Knock knock, Who's there? Orange. Orange who? Oranja glad I didn't say banana?
11:25 PM
Basically the story goes like this: A politics professor in South Korea drew her episode about the English language, and said like this:
When I was in the US and I asked for an [o.ɾen.d͜ʑi], no one understood me. So I re-asked for an [o.ɾyn.d͜ʑi], then they said "Ah, orange." and brought an orange.
I think everyone here would think she had no idea how English phonology works?
@DannyuNDos Were you online when we were discussing this very misguided lesson: youtube.com/watch?v=BzkwB2knvz4
That is not, in fact, the correct pronunciation of "Coke"
And don't trust an English teacher who uses "Please give me cigarette" as an example sentence
I know; it's /koʊk/ not /kɔk/.
I do wonder why she misheard that and managed to repeat it so confidently.
11:33 PM
Well, [kʰok] at least. They are some with an [ow] there but I am certainly not one of them. I have a simple monophthong.
I have [ow] in coarticulation though. You have to.
Phonemically /koʊk/ is how a dictionary would list it
Just to piss me off.
Argh you made me say a word with a /k/ at the end of it again and I ended up saying it as [kʼ].
The Brits have a /w/ there, and they think people from Wisconsin like me are weird that we do not.
Apparently this whole English ejective thing started in Britain and has now spread to the US
And I do it quite a lot
And now I keep noticing it
11:37 PM
Wait, English has ejectives now!?
Not [kʰok̚]?
Yes, some of us have ejectives now, most commonly with word-final /k/.
I don't. I'm not subject to trends like that. :)
I can feel that weird thing where my throat moves upward to squeeze the air together
And then it makes that loud popping sound
And now I notice that I do this constantly, much more than most AmE speakers, and probably more than most BrE speakers
I do have trouble doing that thing Lindsey demonstrates, where he keeps making [kʼ]s over and over while holding his breath. It's hard for me to hold the glottal stop after the [kʼ] for some reason.
11:46 PM
Dang. I wish Korean tense stops were ejectives. They appear only as onsets tho.

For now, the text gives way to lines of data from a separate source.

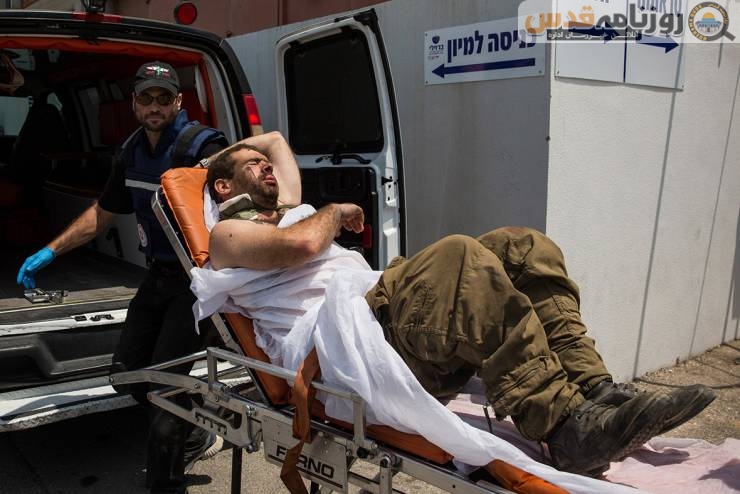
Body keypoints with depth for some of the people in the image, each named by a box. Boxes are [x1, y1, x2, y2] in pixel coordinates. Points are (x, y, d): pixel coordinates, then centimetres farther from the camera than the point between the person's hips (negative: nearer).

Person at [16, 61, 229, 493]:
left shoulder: (200, 146, -17)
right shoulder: (132, 151, 7)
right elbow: (102, 213, 17)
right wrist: (50, 252, 15)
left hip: (197, 277, -8)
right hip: (160, 275, 9)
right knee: (128, 369, 15)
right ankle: (192, 440, 35)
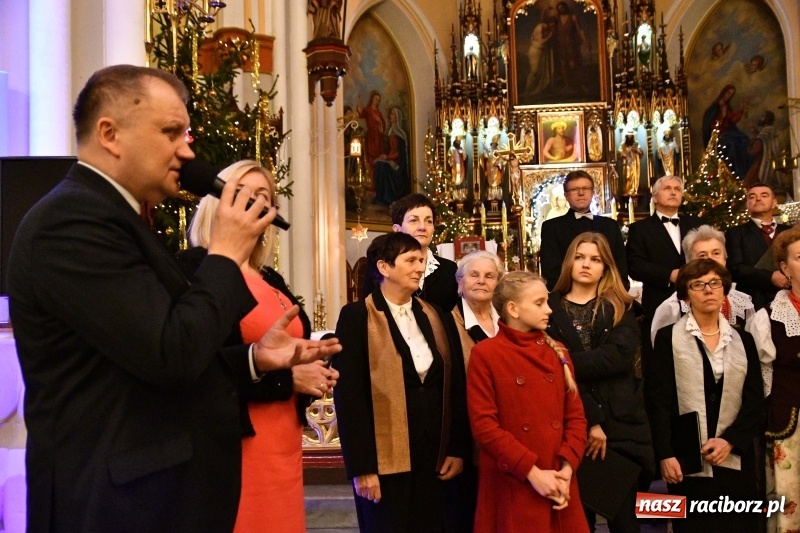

@alphabet The primary reason I despise that they write /oʊ/ is because /ʊ/ is the vowel from put, could, book, and absolutely nobody has that there. The secondary reason I hate it is because it should be a glide not a vowel. The tertiary reason I abhor it is because it disavows the authenticity of us many monophthongal speakers. It's just fake and misleading in all ways.
@tchrist The other problem is that [ʊ] can't occur at the ends of words (mumble mumble phonotactics), whereas [oʊ] can
Err... "shih tzu"?
That's right, you can't have an unchecked vowel there.
11:50 PM
@DannyuNDos That's usually pronounced with an [uː] (or rather a [uw]) at the end, not an [ʊ]. At least in English.
@CowperKettle Et qu’est-ce que c’est que ça si ce n’est pas quelque sorte de panneau de contrôle d’avion, tu sais ?
LOL
As a small kid, I used my dad's stereo system exactly for that, playing an airplane pilot.
That's hillariously apropos.
My dad's looked like these, the same layout.
This kind of Soviet hi-fi was made in the Baltic states and was the best you could get.
A wonder to behold.
Reminds me of a sound mixer.
11:59 PM
In Siberia, I could not catch anything on that radio.